**What the task asks**
Retype every line of the items below word for word, leaving out the picture placeholders.

(Stored entries)
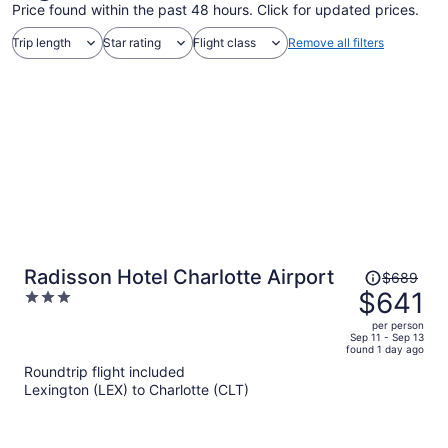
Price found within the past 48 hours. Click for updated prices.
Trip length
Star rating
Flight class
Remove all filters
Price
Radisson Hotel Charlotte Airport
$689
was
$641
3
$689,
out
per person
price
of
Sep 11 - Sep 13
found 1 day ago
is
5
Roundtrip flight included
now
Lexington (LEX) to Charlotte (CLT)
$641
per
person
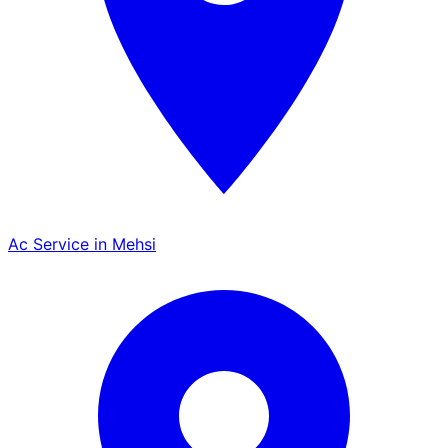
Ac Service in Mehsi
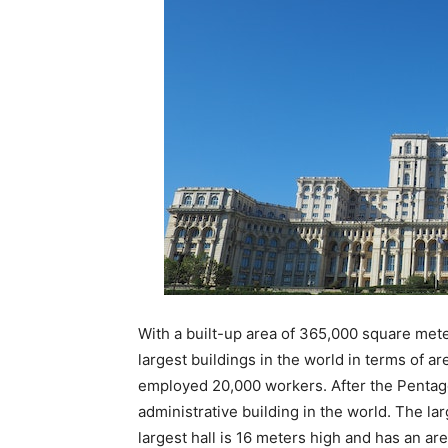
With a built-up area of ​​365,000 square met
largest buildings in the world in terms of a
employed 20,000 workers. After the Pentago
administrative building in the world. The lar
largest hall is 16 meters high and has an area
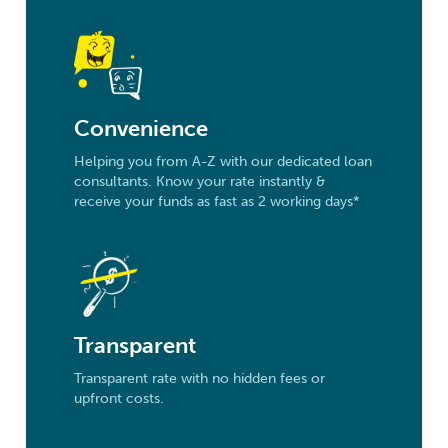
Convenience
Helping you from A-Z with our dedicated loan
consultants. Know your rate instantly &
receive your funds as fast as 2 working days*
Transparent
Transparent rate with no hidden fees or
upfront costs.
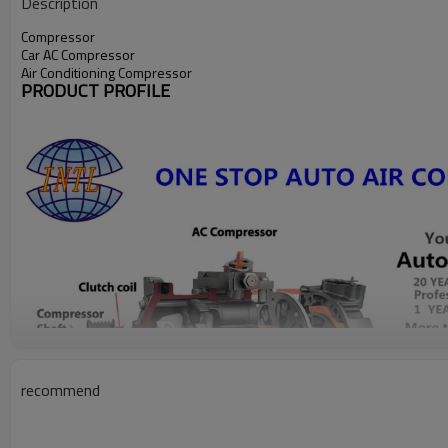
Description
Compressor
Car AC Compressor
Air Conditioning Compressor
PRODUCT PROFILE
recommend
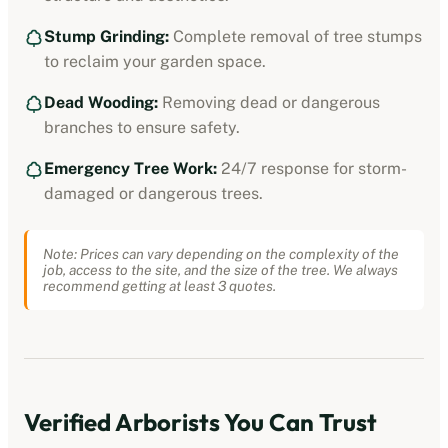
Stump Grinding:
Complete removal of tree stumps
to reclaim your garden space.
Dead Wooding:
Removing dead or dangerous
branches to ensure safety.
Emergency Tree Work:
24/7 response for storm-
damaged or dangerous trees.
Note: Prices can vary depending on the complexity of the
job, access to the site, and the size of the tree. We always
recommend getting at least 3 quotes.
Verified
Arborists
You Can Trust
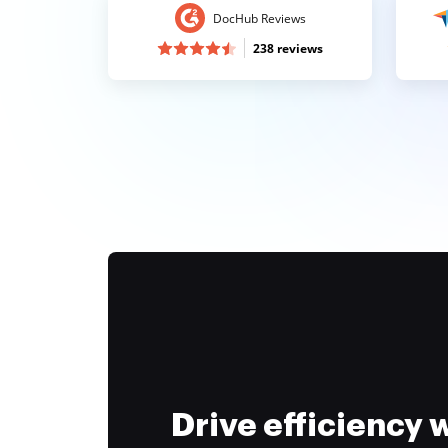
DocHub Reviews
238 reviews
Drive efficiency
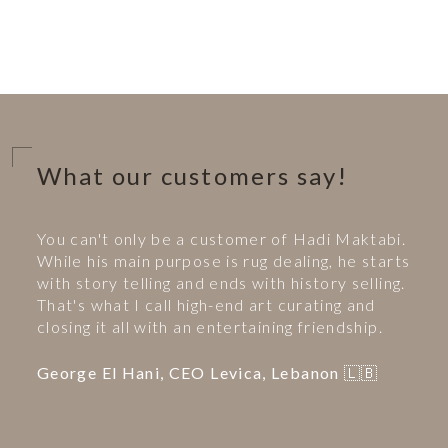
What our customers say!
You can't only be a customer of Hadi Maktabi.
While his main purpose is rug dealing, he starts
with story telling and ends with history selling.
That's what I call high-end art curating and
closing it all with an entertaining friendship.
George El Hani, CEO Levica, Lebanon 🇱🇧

**Solution below**
Price found within the past 48 hours. Click for updated prices.
Trip length
Star rating
Flight class
Remove all filters
Price
Radisson Hotel Charlotte Airport
$689
was
$641
3
$689,
out
per person
price
of
Sep 11 - Sep 13
found 1 day ago
is
5
Roundtrip flight included
now
Lexington (LEX) to Charlotte (CLT)
$641
per
person
Ac Service in Mehsi
With a built-up area of ​​365,000 square met
largest buildings in the world in terms of a
employed 20,000 workers. After the Pentago
administrative building in the world. The lar
largest hall is 16 meters high and has an area
Convenience
Helping you from A-Z with our dedicated loan
consultants. Know your rate instantly &
receive your funds as fast as 2 working days*
Transparent
Transparent rate with no hidden fees or
upfront costs.
Description
Compressor
Car AC Compressor
Air Conditioning Compressor
PRODUCT PROFILE
recommend
Stump Grinding:
Complete removal of tree stumps
to reclaim your garden space.
Dead Wooding:
Removing dead or dangerous
branches to ensure safety.
Emergency Tree Work:
24/7 response for storm-
damaged or dangerous trees.
Note: Prices can vary depending on the complexity of the
job, access to the site, and the size of the tree. We always
recommend getting at least 3 quotes.
Verified
Arborists
You Can Trust
DocHub Reviews
238 reviews
Drive efficiency
What our customers say!
You can't only be a customer of Hadi Maktabi.
While his main purpose is rug dealing, he starts
with story telling and ends with history selling.
That's what I call high-end art curating and
closing it all with an entertaining friendship.
George El Hani, CEO Levica, Lebanon 🇱🇧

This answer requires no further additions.